Print nothing beyond the line with "30: (226, 255, 16.07)": every line from the beginning of the data up to it, that line included, and no pictures.

Source material Block Start

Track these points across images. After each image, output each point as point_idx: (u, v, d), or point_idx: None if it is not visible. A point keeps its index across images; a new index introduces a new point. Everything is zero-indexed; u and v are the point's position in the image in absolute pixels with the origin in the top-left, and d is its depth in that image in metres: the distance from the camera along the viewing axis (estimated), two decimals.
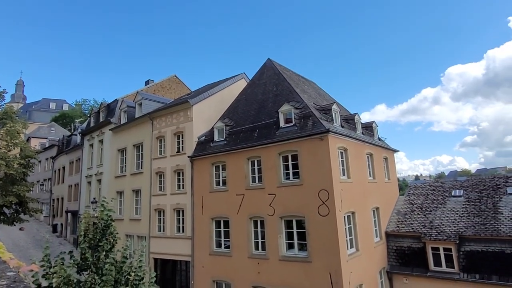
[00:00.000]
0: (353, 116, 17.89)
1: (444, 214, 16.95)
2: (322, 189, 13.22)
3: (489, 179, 18.57)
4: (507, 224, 14.65)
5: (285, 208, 14.23)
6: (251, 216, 15.40)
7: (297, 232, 14.02)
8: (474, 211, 16.28)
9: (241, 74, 23.91)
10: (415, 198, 19.41)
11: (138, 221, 21.13)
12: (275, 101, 16.99)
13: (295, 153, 14.33)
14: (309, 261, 13.21)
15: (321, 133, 13.48)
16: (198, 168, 18.10)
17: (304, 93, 17.57)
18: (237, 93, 20.71)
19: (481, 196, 17.11)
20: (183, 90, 31.12)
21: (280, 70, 18.96)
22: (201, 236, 17.25)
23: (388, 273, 16.42)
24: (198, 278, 17.07)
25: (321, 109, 15.87)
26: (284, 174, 14.72)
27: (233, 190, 16.20)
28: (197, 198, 17.82)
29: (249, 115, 17.69)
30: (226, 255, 16.07)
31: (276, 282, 14.04)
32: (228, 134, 17.64)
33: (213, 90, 21.09)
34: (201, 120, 19.43)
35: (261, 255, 14.84)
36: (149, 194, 20.60)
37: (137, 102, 23.88)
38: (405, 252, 16.54)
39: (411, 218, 17.76)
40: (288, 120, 15.19)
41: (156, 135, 20.99)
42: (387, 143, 22.07)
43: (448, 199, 18.04)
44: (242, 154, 16.15)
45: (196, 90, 25.94)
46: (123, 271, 7.22)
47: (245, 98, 19.24)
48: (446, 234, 15.54)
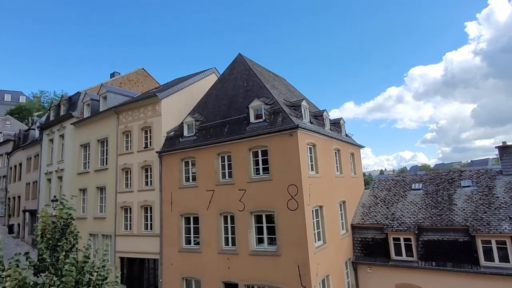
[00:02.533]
0: (321, 113, 18.30)
1: (404, 206, 17.92)
2: (291, 184, 13.44)
3: (445, 173, 19.86)
4: (460, 214, 15.78)
5: (255, 203, 14.32)
6: (221, 212, 15.34)
7: (266, 226, 14.18)
8: (431, 203, 17.36)
9: (211, 68, 23.61)
10: (379, 191, 20.33)
11: (103, 219, 20.31)
12: (245, 97, 16.96)
13: (265, 149, 14.43)
14: (278, 254, 13.43)
15: (290, 129, 13.67)
16: (167, 164, 17.69)
17: (275, 89, 17.70)
18: (207, 88, 20.43)
19: (438, 189, 18.27)
20: (151, 83, 30.18)
21: (251, 66, 18.94)
22: (170, 233, 16.93)
23: (353, 264, 17.11)
24: (166, 275, 16.76)
25: (291, 105, 16.08)
26: (254, 169, 14.78)
27: (203, 186, 16.03)
28: (165, 195, 17.43)
29: (220, 110, 17.53)
30: (196, 251, 15.91)
31: (246, 276, 14.14)
32: (198, 130, 17.38)
33: (182, 84, 20.64)
34: (170, 115, 18.97)
35: (231, 250, 14.85)
36: (114, 191, 19.84)
37: (101, 95, 22.81)
38: (369, 243, 17.30)
39: (375, 210, 18.59)
40: (258, 115, 15.24)
41: (122, 130, 20.20)
42: (354, 139, 22.88)
43: (408, 192, 19.08)
44: (212, 149, 16.00)
45: (165, 84, 25.27)
46: (84, 271, 6.92)
47: (216, 93, 19.03)
48: (406, 225, 16.44)
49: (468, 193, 16.94)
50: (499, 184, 16.70)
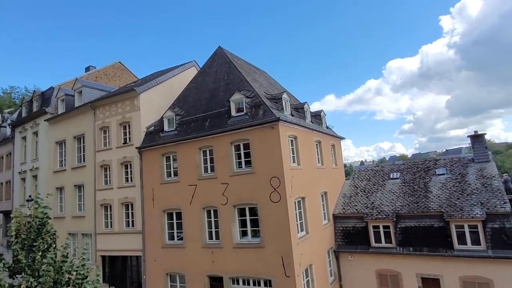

Source material Block End

- **Response to the task**:
Track these points across images. After each image, output each point as point_idx: (u, v, d), or point_idx: None if it is not visible. A point keeps its index across images; a new index introduces a new point. Everything is zero-indexed; u and v are the point's position in the image in absolute pixels with the origin in the top-left, and d is its depth in that image in metres: the distance from the camera along the viewing axis (estimated), two decimals.
[00:00.000]
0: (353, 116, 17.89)
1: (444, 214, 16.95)
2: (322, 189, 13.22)
3: (489, 179, 18.57)
4: (507, 224, 14.65)
5: (285, 208, 14.23)
6: (251, 216, 15.40)
7: (297, 232, 14.02)
8: (474, 211, 16.28)
9: (241, 74, 23.91)
10: (415, 198, 19.41)
11: (138, 221, 21.13)
12: (275, 101, 16.99)
13: (295, 153, 14.33)
14: (309, 261, 13.21)
15: (321, 133, 13.48)
16: (198, 168, 18.10)
17: (304, 93, 17.57)
18: (237, 93, 20.71)
19: (481, 196, 17.11)
20: (183, 90, 31.12)
21: (280, 70, 18.96)
22: (201, 236, 17.25)
23: (388, 273, 16.42)
24: (198, 278, 17.07)
25: (321, 109, 15.87)
26: (284, 174, 14.72)
27: (233, 190, 16.20)
28: (197, 198, 17.82)
29: (249, 115, 17.69)
30: (226, 255, 16.07)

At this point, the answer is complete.